Lunedi scorso, secondo Netblocks, l’impatto economico dello shutdown di casa Facebook ha prodotto, solo nell’Ue, danni per oltre 170 milioni di dollari. Quasi 20 milioni di dollari sarebbero andati in fumo solo in Italia. Nel mondo il costo del disastro digitale avrebbe sfondato la soglia degli 800 milioni di euro. E, per fortuna, il blackout è durato solo sei ore perché se fosse durato un giorno intero il mondo avrebbe perso quasi 4 miliardi di dollari solo, si fa per dire, perché tre servizi forniti da un unico gruppo societario hanno avuto un problema.
Ovviamente, Facebook non ha mai promesso a nessuno, governi inclusi, la disponibilità ininterrotta dei propri servizi e non esistono servizi tecnologici, inclusi quelli dei giganti, sottratti al rischio di un momento, più o meno lungo, di malfunzionamento.
Le interruzioni della luce, dell’acqua, del gas o del telefono ci sono da sempre e ci saranno per sempre perché per quanto si possa fare per evitarle, incidenti e imprevisti esistono. E, naturalmente, neppure si può dire che non esistano alternative tecnologiche e commerciali ai servizi di Facebook.. Anche a prescindere dal fatto che le reti telefoniche di ieri ancora funzionano regolarmente e potrebbero essere usate per fare telefonate o mandare i vecchi e cari sms, gli app store di Apple e Google sono pieni di applicazioni di messaggistica, social networking e condivisione di immagini funzionalmente identiche a Whatsapp, Facebook e Instagram.

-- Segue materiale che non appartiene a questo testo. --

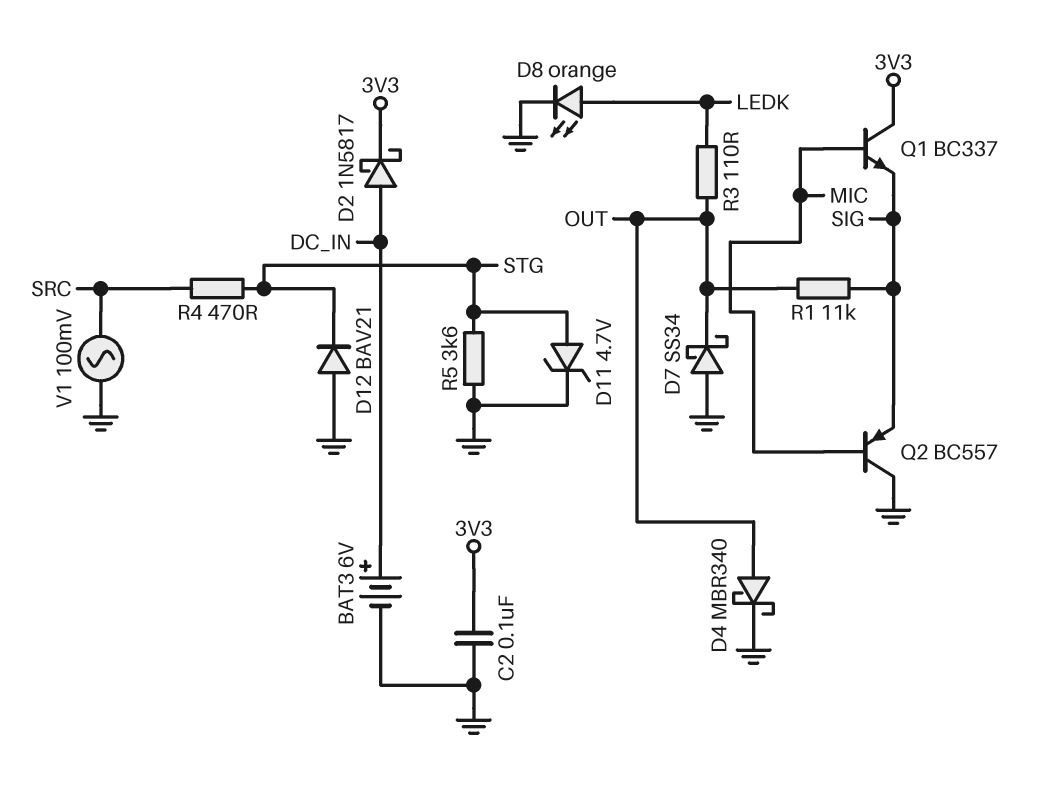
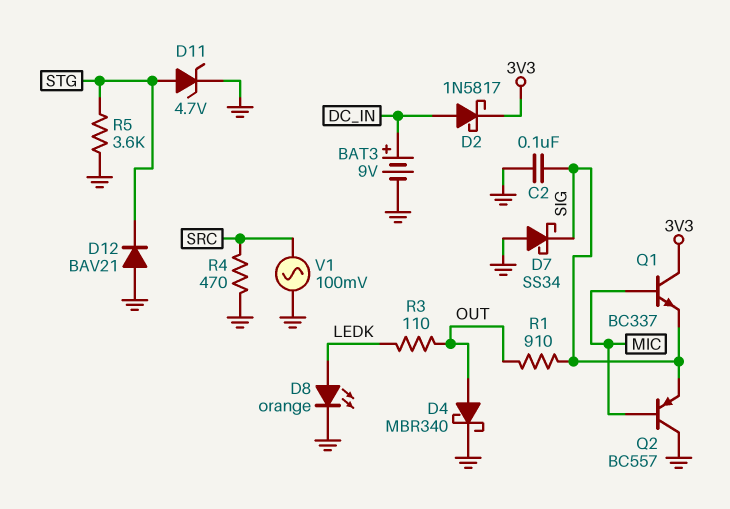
BAT3: 6V (plus DC_IN, minus GND) -> 9V (plus DC_IN, minus GND)
C2: 100nF (3V3, GND) -> 100nF (GND, SIG)
D7: schottky SS34 (A GND, K OUT) -> schottky SS34 (A GND, K SIG)
R1: 11k (OUT, SIG) -> 910 (OUT, SIG)
R4: 470 (SRC, STG) -> 470 (GND, SRC)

(Nella foto: l’Avv. Guido Scorza, componente dell’Autorità Garante per la protezione dei dati personali)
Impossibile non provare a trarre qualche lezione da quanto accaduto. Lo ha fatto, per esempio, sempre via Twitter, proprio durante il blackout Thierry Breton Commissario europeo al mercato intemo: «A chiunque nello spazio digitale globale può capitare uno shutdown, Gli europei meritano una migliore #resilienza digitale tramite regolamentazione, concorrenza leale, connettività più forte e sicurezza informatica. Lavori in corso».
E in tanti, in giro per il mondo, tra i rappresentanti delle Istituzioni, della società civile e delle imprese hanno almeno pensato (ma in molti ca si detto o twittato) la stessa cosa: nessun Paese, nessun cittadino, nessuna impresa dovrebbe restare esposta al rischio di ritrovarsi così fragile e impotente solo perché i servizi di un gruppo privato non funzionano per una manciata di ore.
Anche perché, in questo caso, quei servizi non hanno funzionato per un problema tecnico che la stessa Facebook ha subito e del quale avrebbe fatto certamente a meno ma, naturalmente, l’effetto sarebbe stato lo stesso se qualcuno in casa Facebook, per una ragione qualsiasi, avesse deciso di spegnere un interruttore. Scenario apocalittico e fantascientifico potrebbe dire qualcuno. Ma, probabilmente, fino a qualche mese fa avremmo pensato la stessa cosa davanti all’eventualità che non uno ma tutti i giganti del web condannassero all’ostracismo digitale il presidente in carica (anche se all’epoca ancora per poco) degli Stati Uniti d’America.
Poi però Donald Trump, ancora presidente del Paese che a quei giganti ha dato i natali e tycoon dell’economia globale è stato messo alla porta dell’universo digitale senza troppi complimenti e oggi spera che un qualche giudice possa ordinare almeno ad uno dei giganti del web di riammetterlo,
È semplicemente e drammaticamente, uno dei tanti volti dell’oligopolio tecnologico sul quale si reggono i nostri mercati, le nostre democrazie e le nostre vite. Guai a pensare di avere la soluzione in tasca ma il problema dobbiamo affrontarlo e dobbiamo farlo ora perché con l’internet delle cose che avanza e l’intelligenza artificiale che pervade le nostre vite, nel giro di qualche anno, gli effetti dell’oligopolio tecnologico sono destinati a crescere esponenzialmente.